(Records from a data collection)

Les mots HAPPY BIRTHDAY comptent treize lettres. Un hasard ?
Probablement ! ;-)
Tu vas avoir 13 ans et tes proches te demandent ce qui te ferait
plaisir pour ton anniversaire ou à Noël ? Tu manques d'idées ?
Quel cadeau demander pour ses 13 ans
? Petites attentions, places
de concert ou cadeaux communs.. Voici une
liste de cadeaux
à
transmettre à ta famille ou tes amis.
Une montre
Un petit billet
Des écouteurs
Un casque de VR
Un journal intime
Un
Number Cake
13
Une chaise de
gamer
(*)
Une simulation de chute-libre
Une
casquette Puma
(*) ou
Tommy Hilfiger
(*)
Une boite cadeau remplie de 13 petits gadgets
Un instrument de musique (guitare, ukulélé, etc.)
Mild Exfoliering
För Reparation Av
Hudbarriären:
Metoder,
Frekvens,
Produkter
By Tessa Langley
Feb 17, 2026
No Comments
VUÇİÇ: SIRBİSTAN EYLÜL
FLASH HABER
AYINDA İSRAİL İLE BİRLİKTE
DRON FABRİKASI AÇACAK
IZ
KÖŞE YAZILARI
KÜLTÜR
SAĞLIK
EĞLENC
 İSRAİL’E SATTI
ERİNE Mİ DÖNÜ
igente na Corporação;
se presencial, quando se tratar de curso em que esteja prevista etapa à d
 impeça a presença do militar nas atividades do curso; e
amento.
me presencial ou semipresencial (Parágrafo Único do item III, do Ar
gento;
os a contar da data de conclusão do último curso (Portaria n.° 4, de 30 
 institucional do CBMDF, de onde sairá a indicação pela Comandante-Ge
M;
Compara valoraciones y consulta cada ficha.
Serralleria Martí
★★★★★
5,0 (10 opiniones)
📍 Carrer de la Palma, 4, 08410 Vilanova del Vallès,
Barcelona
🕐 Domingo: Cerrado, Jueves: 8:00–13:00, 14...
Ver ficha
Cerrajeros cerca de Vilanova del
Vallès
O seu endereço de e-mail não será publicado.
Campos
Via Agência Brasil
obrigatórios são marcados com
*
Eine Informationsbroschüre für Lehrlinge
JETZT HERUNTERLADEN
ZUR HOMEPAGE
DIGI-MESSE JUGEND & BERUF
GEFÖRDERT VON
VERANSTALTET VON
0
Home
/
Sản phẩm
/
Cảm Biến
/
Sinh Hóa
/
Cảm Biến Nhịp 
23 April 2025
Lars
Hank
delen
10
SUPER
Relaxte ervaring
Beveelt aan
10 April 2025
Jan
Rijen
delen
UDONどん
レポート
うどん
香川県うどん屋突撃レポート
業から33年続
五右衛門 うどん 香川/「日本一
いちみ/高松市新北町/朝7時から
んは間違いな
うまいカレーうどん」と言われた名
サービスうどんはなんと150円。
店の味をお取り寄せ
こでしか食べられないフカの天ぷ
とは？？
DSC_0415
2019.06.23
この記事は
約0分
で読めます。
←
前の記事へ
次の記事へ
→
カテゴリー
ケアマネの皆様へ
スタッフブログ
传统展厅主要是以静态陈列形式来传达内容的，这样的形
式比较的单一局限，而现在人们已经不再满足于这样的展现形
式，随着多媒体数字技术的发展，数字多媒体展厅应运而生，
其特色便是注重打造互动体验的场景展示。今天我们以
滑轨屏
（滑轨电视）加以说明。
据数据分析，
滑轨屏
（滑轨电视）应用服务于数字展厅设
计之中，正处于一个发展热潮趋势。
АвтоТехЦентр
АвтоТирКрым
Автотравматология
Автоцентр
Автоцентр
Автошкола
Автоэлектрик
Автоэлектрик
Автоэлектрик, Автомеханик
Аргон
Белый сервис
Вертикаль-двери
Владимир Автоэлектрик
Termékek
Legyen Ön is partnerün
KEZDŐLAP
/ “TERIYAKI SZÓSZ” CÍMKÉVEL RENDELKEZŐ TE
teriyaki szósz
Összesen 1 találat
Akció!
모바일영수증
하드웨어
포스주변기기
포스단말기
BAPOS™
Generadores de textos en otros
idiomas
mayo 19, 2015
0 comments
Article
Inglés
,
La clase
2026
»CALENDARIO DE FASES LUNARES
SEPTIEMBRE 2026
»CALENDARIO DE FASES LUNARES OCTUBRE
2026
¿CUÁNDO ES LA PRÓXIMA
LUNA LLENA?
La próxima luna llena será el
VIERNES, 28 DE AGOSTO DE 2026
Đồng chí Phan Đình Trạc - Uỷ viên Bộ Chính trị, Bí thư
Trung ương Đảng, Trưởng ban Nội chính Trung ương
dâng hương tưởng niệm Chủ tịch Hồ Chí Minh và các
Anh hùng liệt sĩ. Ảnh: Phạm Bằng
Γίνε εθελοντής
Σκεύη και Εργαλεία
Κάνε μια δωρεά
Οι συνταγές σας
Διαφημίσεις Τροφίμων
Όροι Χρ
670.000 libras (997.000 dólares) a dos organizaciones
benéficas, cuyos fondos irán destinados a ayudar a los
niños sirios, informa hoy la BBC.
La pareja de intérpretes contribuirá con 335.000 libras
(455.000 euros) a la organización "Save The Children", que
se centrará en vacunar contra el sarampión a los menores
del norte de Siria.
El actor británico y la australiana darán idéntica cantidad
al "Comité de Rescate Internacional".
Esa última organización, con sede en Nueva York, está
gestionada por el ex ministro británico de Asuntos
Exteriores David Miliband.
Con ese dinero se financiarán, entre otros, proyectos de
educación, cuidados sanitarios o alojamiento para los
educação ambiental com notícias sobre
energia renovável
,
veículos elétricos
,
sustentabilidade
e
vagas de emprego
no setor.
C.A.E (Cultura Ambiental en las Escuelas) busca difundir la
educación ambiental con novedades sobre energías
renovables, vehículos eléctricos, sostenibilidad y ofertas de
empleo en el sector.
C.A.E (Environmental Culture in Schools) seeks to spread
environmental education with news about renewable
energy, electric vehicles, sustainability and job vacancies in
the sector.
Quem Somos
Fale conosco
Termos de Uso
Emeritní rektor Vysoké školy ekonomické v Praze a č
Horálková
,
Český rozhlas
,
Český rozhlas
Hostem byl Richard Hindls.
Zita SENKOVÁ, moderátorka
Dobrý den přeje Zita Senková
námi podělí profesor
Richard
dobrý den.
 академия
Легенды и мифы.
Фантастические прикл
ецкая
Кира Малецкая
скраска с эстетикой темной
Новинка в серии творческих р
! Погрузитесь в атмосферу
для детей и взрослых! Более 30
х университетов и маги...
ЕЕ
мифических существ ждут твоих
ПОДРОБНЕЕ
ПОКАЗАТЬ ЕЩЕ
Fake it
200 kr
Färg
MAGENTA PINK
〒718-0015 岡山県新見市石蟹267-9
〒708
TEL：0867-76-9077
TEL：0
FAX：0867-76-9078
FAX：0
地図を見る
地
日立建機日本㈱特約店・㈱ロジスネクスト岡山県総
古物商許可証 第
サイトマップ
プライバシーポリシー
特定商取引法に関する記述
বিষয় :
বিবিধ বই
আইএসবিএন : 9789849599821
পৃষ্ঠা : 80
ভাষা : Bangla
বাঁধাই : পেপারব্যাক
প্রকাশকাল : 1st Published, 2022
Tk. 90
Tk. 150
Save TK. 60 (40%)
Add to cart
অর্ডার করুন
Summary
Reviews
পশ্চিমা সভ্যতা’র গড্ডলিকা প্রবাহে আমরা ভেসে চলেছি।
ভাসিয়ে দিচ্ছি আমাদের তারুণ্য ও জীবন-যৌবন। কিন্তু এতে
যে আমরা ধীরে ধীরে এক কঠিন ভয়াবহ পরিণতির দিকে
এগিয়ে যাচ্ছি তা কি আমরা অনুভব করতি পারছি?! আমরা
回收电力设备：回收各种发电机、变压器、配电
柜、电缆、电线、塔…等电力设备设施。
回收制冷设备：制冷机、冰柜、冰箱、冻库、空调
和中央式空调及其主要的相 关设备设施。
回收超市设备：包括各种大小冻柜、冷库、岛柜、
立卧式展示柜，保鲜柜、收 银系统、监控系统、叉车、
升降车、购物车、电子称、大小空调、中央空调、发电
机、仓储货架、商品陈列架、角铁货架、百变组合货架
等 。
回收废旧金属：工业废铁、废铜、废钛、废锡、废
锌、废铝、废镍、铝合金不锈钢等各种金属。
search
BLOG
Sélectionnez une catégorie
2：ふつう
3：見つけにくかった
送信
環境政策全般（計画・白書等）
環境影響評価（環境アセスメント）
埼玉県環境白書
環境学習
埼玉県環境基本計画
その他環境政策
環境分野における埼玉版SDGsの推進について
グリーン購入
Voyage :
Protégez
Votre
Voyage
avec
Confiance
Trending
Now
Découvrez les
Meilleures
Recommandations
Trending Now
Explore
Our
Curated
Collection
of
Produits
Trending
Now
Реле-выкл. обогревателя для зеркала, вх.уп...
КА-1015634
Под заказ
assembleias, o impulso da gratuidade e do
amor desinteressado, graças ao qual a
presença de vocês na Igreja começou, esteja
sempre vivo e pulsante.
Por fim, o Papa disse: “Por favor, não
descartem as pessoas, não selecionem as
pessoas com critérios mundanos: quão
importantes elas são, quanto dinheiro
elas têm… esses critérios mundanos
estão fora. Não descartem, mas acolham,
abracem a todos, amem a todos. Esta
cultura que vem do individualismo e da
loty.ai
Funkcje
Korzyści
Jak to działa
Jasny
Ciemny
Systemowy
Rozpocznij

■ Task details: Select every line above that contains the word "pour", and copy each one.

■ Exercise output:
plaisir pour ton anniversaire ou à Noël ? Tu manques d'idées ?
Quel cadeau demander pour ses 13 ans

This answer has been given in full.